Mangoes and UHT yogurt would be more like it. Actually, stone fruits are one of those things you start to miss from home. Our adventure started as a reasonably good call on the best weather to make St. Martin. Tuesday was the best we were going to see for this notorious passage for the foreseeable future. The weather here has been lousy (Caribbean lousy, not South Dakota lousy). Very cold. Low 70's at night. Big winds (think "back of the pickup truck on a rural highway") We quite sensibly hung out behind Key Cay listening to the charter boats freak out on the VHF radio.
"Moorings, Moorings, Moorings. There's water pouring out of the cabinet in the port aft head" "Moorings, Moorings, Moorings. The propeller has come completely detached from the engine. Our anchor is out and we are drifting."
Key Cay has no bars, no T-Shirt Shops and no services of any kind. It does have: turtles, colorful fish, spectacular birds, decent reefs with huge surf visible through the rocks on the windward side. Venus and Jupiter are close enough to touch and there was the merest hint of a waning moon. The BVI has otherwise turned into a kind of tupperware merry-go-round of the distinctive charter boats trundling from Willy-T's, to the Caves, the Baths, Foxy's and the ever popular "Bomba Shack". There are regularly scheduled races for the last mooring balls. Its a form of musical chairs; there are many, many more charter boats than mooring balls. We spent four days limin', doing one project a day and then rest of the day reading, listening to the wind howl and the surf crash. All that heavy weather you Californians have been getting passes back up through the mid-west and then bends south through Florida on the jet stream and becomes "dissipating fronts" in the eastern Caribbean. Gales in the North Eastern US send us down big ground swells and the fronts bring gusty winds and torrential rains.
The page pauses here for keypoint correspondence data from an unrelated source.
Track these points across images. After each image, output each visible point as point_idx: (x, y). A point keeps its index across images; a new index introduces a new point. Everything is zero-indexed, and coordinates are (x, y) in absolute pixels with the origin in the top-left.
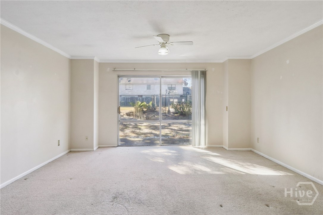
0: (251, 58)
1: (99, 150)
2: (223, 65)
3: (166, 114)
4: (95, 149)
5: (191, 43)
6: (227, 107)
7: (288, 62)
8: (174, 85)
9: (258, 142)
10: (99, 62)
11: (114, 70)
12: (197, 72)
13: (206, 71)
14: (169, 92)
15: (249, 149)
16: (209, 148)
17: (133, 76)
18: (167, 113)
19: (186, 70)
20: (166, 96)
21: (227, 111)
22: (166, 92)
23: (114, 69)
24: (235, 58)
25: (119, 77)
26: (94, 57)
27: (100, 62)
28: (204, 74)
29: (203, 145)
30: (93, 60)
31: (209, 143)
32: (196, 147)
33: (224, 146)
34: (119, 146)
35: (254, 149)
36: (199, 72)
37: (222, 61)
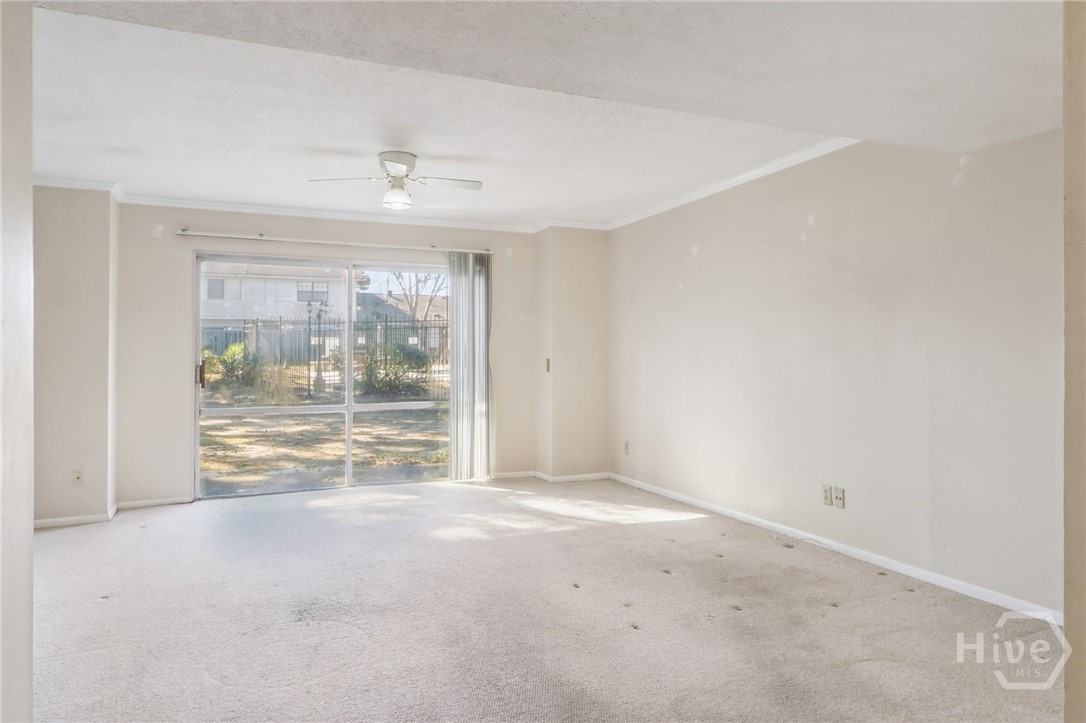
0: (608, 227)
1: (121, 516)
2: (536, 241)
3: (309, 390)
4: (111, 512)
5: (477, 185)
6: (548, 360)
7: (695, 250)
8: (320, 285)
9: (627, 453)
10: (121, 201)
11: (184, 233)
12: (466, 256)
13: (489, 256)
14: (321, 311)
15: (605, 475)
16: (498, 481)
17: (255, 258)
18: (312, 388)
19: (433, 249)
20: (310, 324)
21: (548, 371)
22: (310, 311)
23: (184, 230)
24: (569, 225)
25: (199, 257)
26: (114, 183)
27: (127, 201)
28: (483, 262)
29: (481, 476)
30: (107, 194)
31: (499, 469)
32: (463, 480)
33: (539, 474)
34: (200, 499)
35: (616, 473)
36: (471, 255)
37: (531, 230)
All and all, we were cozy and dry. We had plenty of power (curtesy of the winds), water, food, books and DVD's. The problem after a while becomes: garbage. Garbage called us forth to Spanish Town on Virgin Gorda where we checked out of the BVI and lightened our load. We planned to hang out in North Sound until a suitable weather window opened for parts East and then take off for St. Martin. We got up to North Sound and found a wifi signal and perused the weather. Small craft advisories, Seas 6'-8' in a northeast swell winds also from the northeast to 20 Kts. This is actually a good thing. St. Martin lies slightly south of east and we are a sailboat. If the winds don't have any north in them we are forced to motor into the west-setting Equatorial current, the east blowing trade winds and the wind-driven waves. If they are a little from the north, we get a fast, adrenaline fueled ride to St. Martin. Not ideal, but better than anything in the foreseeable future.
click for next column>>
Stowed the kayak. Hoisted the dinghy. Had lunch. Took off. Fresh breezes, puffy white cumulus and a heavy current pouring down the sound between Branson's Neckar island and the Eustatia reef. We waved as we tacked up to Pajaros Point on the eastern end of Virgin Gorda and struck out across Sombrero passage for Marigot Bay 90 miles to the east south east. Fine start. Near dark we caught a nice Mahi Mahi. He bit while I was below changing out of wet clothes to get ready for the night. It turned out we hadn't quite closed the galley port. Tthe wet, slippery floorboards, the unhappy fish and my dishabille state made for the kind of comedy best enjoyed in reruns. By the time he was cleaned and stowed and I had dry clothes and a raincoat, it was dark. Really, really dark. No island glow, no other boats, no moon. Spray was flying, we were making good time against the current and laying a direct course for St. Martin. Susie was feeling a cold coming on and hid out under a tarp trying to stay dry. We have no dodger but I could see splashes coming by the nav lights mounted on the bow pulpit. Forewarned, I could keep my glasses reasonably clear by turning my head every time water came flying past the red/green light.
Then we just drilled a wave. I could see the lights glowing underwater for just a short while until they went out. The night which had previously seemed dark, seemed positively cheerful in retrospect. It clouded over and the stars disappeared. My glasses clouded over with the repeated blasts of water and I could barely make out the instruments. We steered by the tilt of the boat and hoped there were no fish traps. By morning I was imagining parked, unlit fishing boats in the gloom ahead. The wind started shifting about as the squalls came through and more than once we got totally turned around. The saving grace was that we spent the whole night listening to "A Brief History of Nearly Everything" on the ipod. Physically, we are hanging on to a bucking boat, in the dark, getting irregularly hit by rain and seawater. Mentally, we are contemplating the colorful cast of characters who make up our scientific heritage. Thank you, Bill Bryson. Thank you, Steve Jobs.
Susie's nose is bright red and she is mainlining sudafed. We have an enormous sack of wet laundry. Things are otherwise dry, we are checked in and I laid in a stock of pain chocolat for the morning. I'm going to bed.